Drawing its title from Aldous Huxley's pleasure-numbing drug in *Brave New World*, "SOMA" examines emotional addiction through the lens of toxic romantic entanglement. Masadi positions her former lover as pharmaceutical—a substance she couldn't quit, a chemical dependency dressed in human skin. The metaphor works precisely because she refuses to overdetermine it; the song trusts its imagery to convey what heavy-handed lyrics might otherwise flatten into cliché.
Musically, "SOMA" occupies that fertile territory between restraint and release.

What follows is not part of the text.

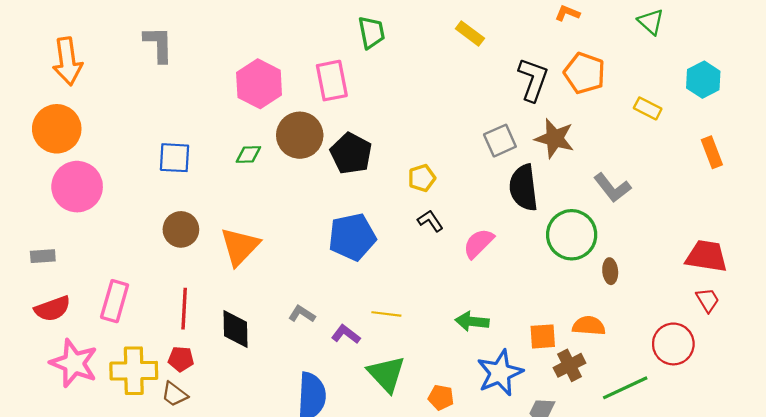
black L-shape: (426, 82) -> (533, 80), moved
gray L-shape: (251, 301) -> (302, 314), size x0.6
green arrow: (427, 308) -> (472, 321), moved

The production bathes in atmospheric textures—synths that shimmer like heat haze, percussion that suggests rather than insists, all creating space for Masadi's voice to operate as the emotional centre of gravity. That voice carries a peculiar duality: sweet on the surface, yet capable of conveying considerable power when the song demands it. She sings with the controlled intensity of someone who knows exactly how much to reveal and when to hold back, creating a push-pull dynamic that mirrors the addictive relationship she's documenting.
The circular, repetitive elements in the arrangement prove essential rather than ornamental. Just as addiction involves returning compulsively to the same destructive behaviours, "SOMA" structures itself around loops and recurring motifs that draw the listener into its vortex. You find yourself caught in the undertow, which is precisely the point. This is music designed to enact its subject matter, not merely describe it.

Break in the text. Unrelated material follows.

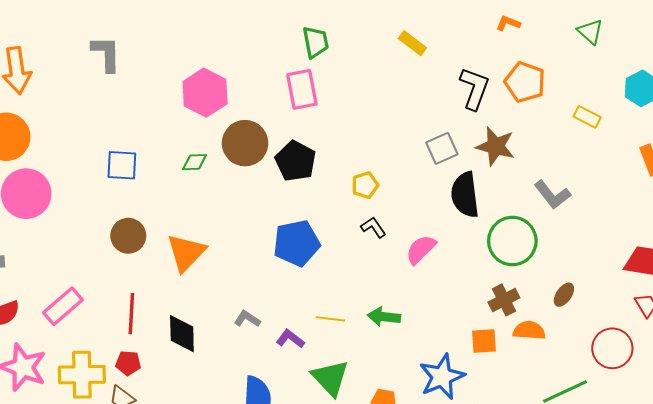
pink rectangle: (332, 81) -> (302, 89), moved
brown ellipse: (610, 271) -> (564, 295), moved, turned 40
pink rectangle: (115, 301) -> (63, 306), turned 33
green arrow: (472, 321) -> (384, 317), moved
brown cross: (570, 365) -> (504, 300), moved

The accompanying visual work extends the single's theatrical sensibility into symbolic territory. Masadi has cultivated an aesthetic that feels deliberately spare—sober, as the press materials describe it, though loaded with meaning. The circular imagery that permeates both video and artwork reinforces themes of cyclical behaviour, of being trapped in patterns you can see but cannot escape. The cinematography opts for intimacy over spectacle, pulling us into Masadi's interior world rather than keeping us at a comfortable observer's distance.
What impresses most about "SOMA" is its maturity of vision. As the first chapter of a three-act journey through death, transformation, and rebirth, it establishes a world with room to breathe and evolve. Masadi hasn't overplayed her hand; she's content to let this opening movement do its work without front-loading the entire conceptual architecture. The suggestion of what's to come proves more intriguing than exposition ever could be.
The single also benefits from refusing the current tendency toward either over-production or studied minimalism. Instead, "SOMA" finds its own middle path—sufficiently layered to create genuine atmosphere, yet never cluttered. Every element serves the emotional narrative Masadi is constructing. The result feels both contemporary and somehow outside immediate trends, which bodes well for a project conceived as a cohesive album-length statement rather than a collection of streaming-service gambles.
Masadi positions herself as an artist for whom personal pain must be alchemised into something purposeful. "SOMA" doesn't wallow; it transforms. The song acknowledges the reality of destructive relationships without romanticising them, and crucially, it locates agency in the act of artistic creation itself. By documenting her addiction, by giving it form and shape and sonic texture, Masadi begins the process of moving through it rather than remaining paralysed within it.
As an introduction to EL CICLO, "SOMA" succeeds in establishing both mood and ambition. Masadi has given us a first act that understands how to seduce without capitulating, how to be vulnerable without collapsing into sentimentality. If the subsequent chapters maintain this level of artistic coherence, we may be witnessing the emergence of an artist capable of sustaining vision across a full album cycle—increasingly rare in an industry that privileges the disposable over the deliberate.
The drug wears off eventually, but the song lingers.